* **WHAT THE EXERCISE ASKS**: Each line of the data is to be output verbatim, with the images removed.

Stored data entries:
┄┄┄┄┄┄┄┄┄┄
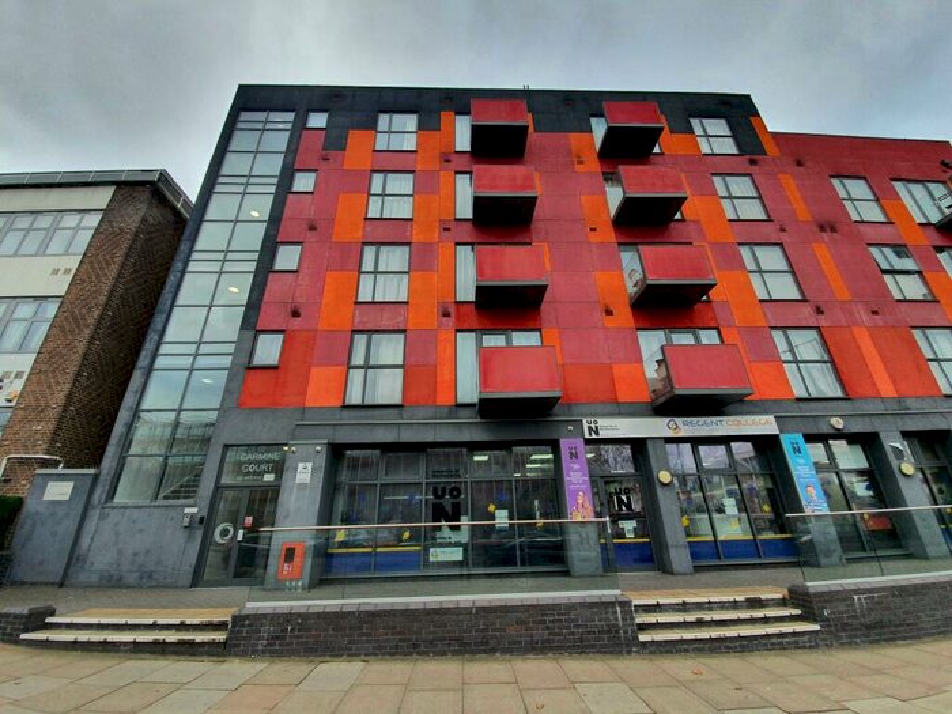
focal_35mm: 13
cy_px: 357
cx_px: 476
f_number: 2.2
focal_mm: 1.8
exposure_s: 1/286
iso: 50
┄┄┄┄┄┄┄┄┄┄
* **ANSWER TO THE PROBLEM**:
focal_35mm: 13
cy_px: 357
cx_px: 476
f_number: 2.2
focal_mm: 1.8
exposure_s: 1/286
iso: 50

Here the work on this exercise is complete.